A New Video Shows How Elephants Pay Their Respects to the Dead

Photo: William Davies/Getty Images

There are some pretty striking similarities between elephants and humans: Both of us rely on friends and hobbies to keep us happy. As Science of Us has previously noted, elephants are one of the few other species to pass the mirror test, meaning they recognize their own reflections. And, like us, they appear to mourn their dead.

But what does that mean, exactly? It certainly looks like they’re experiencing grief, but some scientists argue that we can’t affix the label to their behavior without knowing for sure what’s going on inside their heads. How much do they grasp the concept of death? Same issue — clearly, based on the rituals they perform for the deceased, they know something, but it’s hard to say for sure how deep that knowledge goes.

And a video published by National Geographic yesterday added a new dimension to a mysterious and complex phenomenon. The footage, taken by researcher Shifra Goldenberg at Kenya’s Sumburu National Reserve in 2013, shows several elephants standing over the remains of an old female named Victoria. She had died of natural cause several weeks before, surrounded by family; the elephants in the video, though, weren’t related to her.
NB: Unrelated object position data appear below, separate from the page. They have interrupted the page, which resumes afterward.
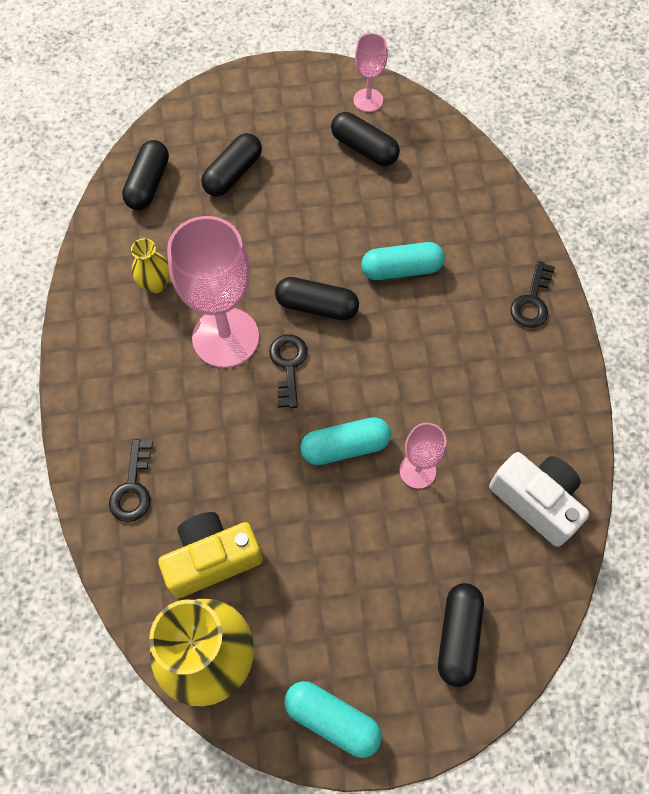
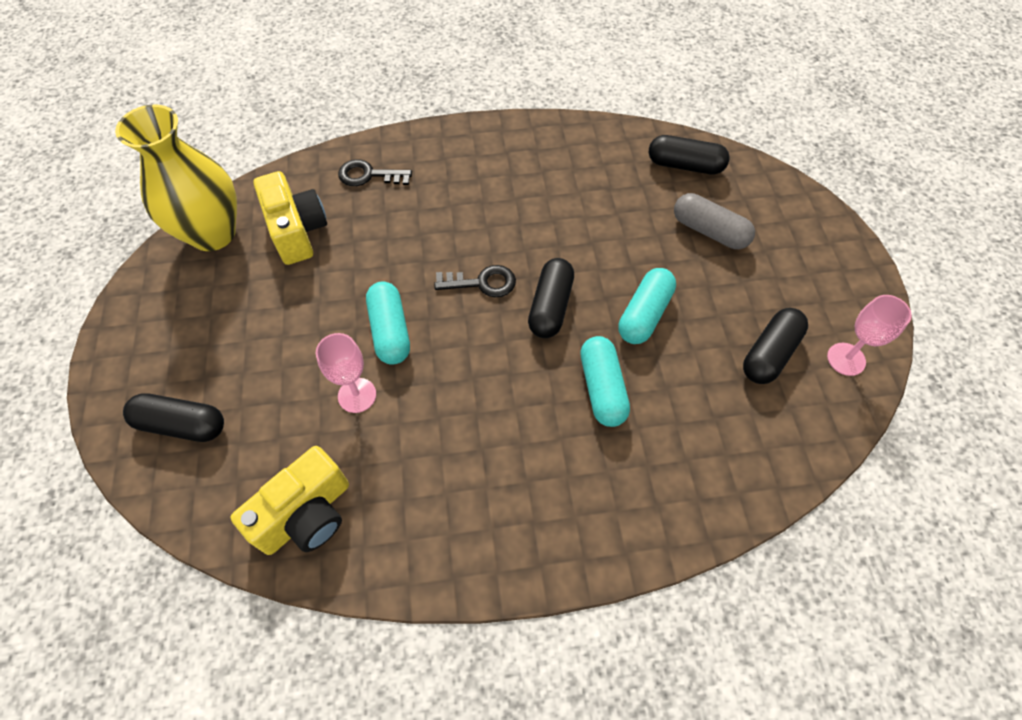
camera: 90 degrees right, 5 degrees down
(155, 284) = (570, 178): yellow vase -> none
(225, 337) = (513, 232): pink goblet -> none
(233, 174) = (709, 231): black capsule -> grey capsule
(332, 719) = (139, 319): turquoise capsule -> turquoise capsule (644, 314)
(532, 301) = (566, 535): black key -> none
(536, 501) = (306, 514): white camera -> yellow camera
“What the family was doing was interesting, but what her non-relatives were doing is also important,” Goldenberg told National Geographic. “You see their investigation of the body. You see calves walking past and smelling it. It is amazing to see that level of fascination. Her family was distressed that she wasn’t getting up. But the larger population also was interested in her death.”

Biologist George Wittemeyer, who studies elephants, told National Geographic that the animals “have respect for their dead, but their interaction with their dead is not something we fully understand … The fact that they interact and have behavioral interactions with their dead in a form that is not explainable in any simple, evolutionary context speaks to the deeper emotional lives of elephants that we can’t easily study.” Like us, it seems, elephants’ attitudes towards death are complicated, emotional, and sometimes unknowable.